Monet, the French Impressionist painter, visited London between 1899 and 1901 to work on his famous series of paintings depicting London's Houses of Parliament.
Scientists Jacob Baker and John Thornes from the UK's University of Birmingham have analysed the position of the sun in nine paintings to establish whether Monet's works are accurate representations of the city's weather conditions at the time, or more fanciful interpretations.
They compared the results with data from the US Naval Observatory to work out the date and time the paintings were created, and where Monet was standing in London.
As the measurements show Monet was largely accurate in his placing of the sun in his paintings, the scientists believe they can study the colours the artist used to discover how bad pollution was at the time the painting was created, Baker told the UK's Guardian newspaper.
The colours used to depict the sunsets could tell scientists the size, density and composition of fog particles, with oily specks producing a yellowish green haze and soot particles giving a bluish tone, Baker added.
"Although we know that smog was a problem at that time, we don't know much about it," Baker said.

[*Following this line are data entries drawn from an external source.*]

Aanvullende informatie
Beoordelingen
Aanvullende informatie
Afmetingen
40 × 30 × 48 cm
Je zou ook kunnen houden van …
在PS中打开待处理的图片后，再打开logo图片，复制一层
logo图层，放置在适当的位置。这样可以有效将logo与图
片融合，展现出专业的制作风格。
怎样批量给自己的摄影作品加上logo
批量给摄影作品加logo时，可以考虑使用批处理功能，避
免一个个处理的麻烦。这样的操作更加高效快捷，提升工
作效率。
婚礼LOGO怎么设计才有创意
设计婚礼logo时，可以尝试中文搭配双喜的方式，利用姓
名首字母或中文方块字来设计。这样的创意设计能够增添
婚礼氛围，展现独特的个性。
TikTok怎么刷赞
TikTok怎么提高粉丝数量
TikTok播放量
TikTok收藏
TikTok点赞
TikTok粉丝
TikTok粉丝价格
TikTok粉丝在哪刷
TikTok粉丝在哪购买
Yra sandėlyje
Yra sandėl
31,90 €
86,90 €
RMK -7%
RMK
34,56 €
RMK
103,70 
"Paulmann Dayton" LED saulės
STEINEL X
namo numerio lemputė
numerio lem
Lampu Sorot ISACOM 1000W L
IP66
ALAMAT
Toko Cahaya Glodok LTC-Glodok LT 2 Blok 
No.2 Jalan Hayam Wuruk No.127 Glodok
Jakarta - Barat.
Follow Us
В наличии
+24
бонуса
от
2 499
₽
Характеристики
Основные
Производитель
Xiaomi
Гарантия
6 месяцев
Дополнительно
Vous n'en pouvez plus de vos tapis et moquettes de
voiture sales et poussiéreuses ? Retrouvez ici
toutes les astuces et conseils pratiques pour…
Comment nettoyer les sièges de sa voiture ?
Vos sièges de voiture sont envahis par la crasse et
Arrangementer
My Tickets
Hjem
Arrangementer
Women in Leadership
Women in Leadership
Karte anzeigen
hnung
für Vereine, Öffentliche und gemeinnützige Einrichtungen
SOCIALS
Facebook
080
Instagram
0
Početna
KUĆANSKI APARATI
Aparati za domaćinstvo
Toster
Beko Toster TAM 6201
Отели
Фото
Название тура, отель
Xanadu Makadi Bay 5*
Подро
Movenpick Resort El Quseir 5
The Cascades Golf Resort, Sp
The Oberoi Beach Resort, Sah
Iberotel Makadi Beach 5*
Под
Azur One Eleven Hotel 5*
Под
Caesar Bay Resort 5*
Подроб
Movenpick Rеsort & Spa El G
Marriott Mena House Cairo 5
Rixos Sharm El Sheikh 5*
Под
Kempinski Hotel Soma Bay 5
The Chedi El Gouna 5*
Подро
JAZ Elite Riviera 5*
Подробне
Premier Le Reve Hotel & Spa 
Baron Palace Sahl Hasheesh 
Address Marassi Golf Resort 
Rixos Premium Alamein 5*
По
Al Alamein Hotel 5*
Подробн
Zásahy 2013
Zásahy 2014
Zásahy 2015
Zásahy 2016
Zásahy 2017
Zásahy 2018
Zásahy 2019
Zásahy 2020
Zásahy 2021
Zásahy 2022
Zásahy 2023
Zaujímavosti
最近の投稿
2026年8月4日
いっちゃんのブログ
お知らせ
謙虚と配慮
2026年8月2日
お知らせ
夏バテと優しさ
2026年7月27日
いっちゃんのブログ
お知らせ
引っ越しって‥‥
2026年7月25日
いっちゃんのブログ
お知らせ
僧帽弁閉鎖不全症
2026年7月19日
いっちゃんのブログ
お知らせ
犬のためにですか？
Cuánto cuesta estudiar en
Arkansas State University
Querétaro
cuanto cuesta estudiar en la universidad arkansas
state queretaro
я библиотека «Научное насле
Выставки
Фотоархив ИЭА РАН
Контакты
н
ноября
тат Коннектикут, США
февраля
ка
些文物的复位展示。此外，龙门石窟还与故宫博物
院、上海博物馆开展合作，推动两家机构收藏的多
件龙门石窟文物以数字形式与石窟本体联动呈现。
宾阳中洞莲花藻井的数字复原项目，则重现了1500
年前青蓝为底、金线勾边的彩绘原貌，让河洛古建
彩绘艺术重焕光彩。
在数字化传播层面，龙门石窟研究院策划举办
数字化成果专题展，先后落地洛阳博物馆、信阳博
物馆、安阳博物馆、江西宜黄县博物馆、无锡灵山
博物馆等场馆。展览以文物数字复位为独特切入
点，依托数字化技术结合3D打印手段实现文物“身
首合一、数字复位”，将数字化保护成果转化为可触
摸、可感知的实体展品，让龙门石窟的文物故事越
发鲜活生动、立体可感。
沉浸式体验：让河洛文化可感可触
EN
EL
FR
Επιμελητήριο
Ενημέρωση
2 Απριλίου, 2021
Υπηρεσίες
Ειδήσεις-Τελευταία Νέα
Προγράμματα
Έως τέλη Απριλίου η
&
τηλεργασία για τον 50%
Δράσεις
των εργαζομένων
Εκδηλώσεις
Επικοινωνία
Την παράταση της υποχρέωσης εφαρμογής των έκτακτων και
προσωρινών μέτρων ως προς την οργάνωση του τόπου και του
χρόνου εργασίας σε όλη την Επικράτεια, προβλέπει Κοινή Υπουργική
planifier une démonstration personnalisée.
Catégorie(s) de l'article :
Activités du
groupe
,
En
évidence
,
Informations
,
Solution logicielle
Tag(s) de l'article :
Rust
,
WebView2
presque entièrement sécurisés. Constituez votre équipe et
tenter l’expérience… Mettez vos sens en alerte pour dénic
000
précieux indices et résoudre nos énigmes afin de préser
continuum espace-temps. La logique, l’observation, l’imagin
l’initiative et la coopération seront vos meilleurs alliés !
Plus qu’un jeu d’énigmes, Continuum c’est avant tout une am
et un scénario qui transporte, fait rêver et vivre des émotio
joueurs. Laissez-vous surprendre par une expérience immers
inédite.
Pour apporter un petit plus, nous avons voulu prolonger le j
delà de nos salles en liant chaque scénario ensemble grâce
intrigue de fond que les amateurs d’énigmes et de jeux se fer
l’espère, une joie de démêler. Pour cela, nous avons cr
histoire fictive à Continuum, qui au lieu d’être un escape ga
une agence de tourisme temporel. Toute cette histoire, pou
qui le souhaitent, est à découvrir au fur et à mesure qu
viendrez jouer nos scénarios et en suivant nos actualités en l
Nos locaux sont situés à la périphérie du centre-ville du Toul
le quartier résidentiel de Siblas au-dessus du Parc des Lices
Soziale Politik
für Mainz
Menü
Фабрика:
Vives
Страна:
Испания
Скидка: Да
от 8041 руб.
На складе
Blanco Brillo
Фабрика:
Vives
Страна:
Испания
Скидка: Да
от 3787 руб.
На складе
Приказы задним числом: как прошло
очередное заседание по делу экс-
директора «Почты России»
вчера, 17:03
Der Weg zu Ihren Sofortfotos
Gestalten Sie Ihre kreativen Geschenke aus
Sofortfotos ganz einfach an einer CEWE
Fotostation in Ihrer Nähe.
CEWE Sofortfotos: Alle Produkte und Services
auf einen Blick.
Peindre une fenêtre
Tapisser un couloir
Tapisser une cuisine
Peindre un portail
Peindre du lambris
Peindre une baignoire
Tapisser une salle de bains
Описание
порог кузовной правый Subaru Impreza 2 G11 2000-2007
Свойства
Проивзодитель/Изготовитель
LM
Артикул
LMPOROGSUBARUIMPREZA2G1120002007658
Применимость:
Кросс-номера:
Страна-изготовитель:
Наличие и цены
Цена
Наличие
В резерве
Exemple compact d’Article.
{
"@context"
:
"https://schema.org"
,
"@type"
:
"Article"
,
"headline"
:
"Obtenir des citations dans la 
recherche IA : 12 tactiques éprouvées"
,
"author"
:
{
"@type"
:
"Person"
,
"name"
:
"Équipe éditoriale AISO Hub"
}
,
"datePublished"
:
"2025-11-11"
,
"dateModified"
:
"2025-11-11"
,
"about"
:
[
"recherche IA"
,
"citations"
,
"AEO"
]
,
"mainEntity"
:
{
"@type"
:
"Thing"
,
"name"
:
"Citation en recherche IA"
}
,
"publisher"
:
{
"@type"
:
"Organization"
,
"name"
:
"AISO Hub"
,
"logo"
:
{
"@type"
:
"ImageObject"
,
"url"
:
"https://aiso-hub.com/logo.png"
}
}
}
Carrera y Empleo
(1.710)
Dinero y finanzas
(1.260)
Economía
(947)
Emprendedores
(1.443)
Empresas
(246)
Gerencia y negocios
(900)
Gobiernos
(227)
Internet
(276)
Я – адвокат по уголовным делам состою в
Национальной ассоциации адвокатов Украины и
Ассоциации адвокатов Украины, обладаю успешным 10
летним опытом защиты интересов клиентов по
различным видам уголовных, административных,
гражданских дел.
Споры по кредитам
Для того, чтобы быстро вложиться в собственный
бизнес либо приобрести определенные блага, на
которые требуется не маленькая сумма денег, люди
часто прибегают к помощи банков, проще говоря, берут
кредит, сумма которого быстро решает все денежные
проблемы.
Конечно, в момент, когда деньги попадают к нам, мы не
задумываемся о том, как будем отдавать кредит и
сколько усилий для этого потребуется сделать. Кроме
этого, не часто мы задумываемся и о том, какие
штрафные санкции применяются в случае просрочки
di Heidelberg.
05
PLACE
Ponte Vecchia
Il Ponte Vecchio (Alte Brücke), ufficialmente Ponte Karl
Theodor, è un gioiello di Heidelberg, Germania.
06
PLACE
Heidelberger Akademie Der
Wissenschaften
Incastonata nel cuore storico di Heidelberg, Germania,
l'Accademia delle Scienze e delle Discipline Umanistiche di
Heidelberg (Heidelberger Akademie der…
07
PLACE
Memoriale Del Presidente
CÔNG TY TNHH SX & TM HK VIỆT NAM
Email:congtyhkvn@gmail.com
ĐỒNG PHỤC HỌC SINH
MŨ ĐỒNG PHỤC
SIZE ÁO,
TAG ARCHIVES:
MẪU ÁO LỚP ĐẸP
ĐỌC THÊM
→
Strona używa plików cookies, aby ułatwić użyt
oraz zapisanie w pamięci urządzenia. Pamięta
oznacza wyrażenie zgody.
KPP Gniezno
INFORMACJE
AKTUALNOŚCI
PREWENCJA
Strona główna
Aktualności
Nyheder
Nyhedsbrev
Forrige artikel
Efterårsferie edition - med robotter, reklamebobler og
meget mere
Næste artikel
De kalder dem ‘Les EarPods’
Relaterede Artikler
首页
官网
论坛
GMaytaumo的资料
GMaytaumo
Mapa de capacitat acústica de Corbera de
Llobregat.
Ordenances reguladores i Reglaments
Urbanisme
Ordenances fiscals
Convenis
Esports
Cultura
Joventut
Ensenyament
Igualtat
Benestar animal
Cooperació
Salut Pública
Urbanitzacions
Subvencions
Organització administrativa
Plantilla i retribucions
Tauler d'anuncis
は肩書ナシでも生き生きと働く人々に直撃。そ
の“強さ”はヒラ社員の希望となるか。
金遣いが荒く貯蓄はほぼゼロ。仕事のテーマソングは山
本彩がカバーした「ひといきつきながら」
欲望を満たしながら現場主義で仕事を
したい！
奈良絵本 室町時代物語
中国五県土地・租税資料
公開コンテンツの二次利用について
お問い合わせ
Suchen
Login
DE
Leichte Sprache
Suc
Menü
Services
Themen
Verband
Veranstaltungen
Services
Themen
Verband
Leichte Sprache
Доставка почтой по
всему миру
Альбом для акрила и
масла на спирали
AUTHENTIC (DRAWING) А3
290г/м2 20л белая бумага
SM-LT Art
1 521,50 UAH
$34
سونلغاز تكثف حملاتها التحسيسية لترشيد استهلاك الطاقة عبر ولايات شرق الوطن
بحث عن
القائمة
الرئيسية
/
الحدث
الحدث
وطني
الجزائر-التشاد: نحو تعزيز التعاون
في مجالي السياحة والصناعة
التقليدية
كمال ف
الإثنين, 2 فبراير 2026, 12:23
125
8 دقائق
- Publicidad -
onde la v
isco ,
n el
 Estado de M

"Now we can potentially get real air quality information from a time when scientific instruments weren't around"
Jacob Baker, University of Birmingham, UK
"Now we can potentially get real air quality information from a time when scientific instruments weren't around."
However, Christopher Riopelle, a curator at the National Gallery in London, told the newspaper he doubted that Monet could be relied for total accuracy.
"Scientific people ... often overestimate the specificity of painted images," he told the Guardian.
"He is an artist who, in addition to observing nature, is making all kinds of aesthetic decisions."
Monet, born in Paris in 1840, is perhaps best known for his paintings of water lilies and his "series" works, depicting the same scene at different times of the day to capture different light and viewpoints.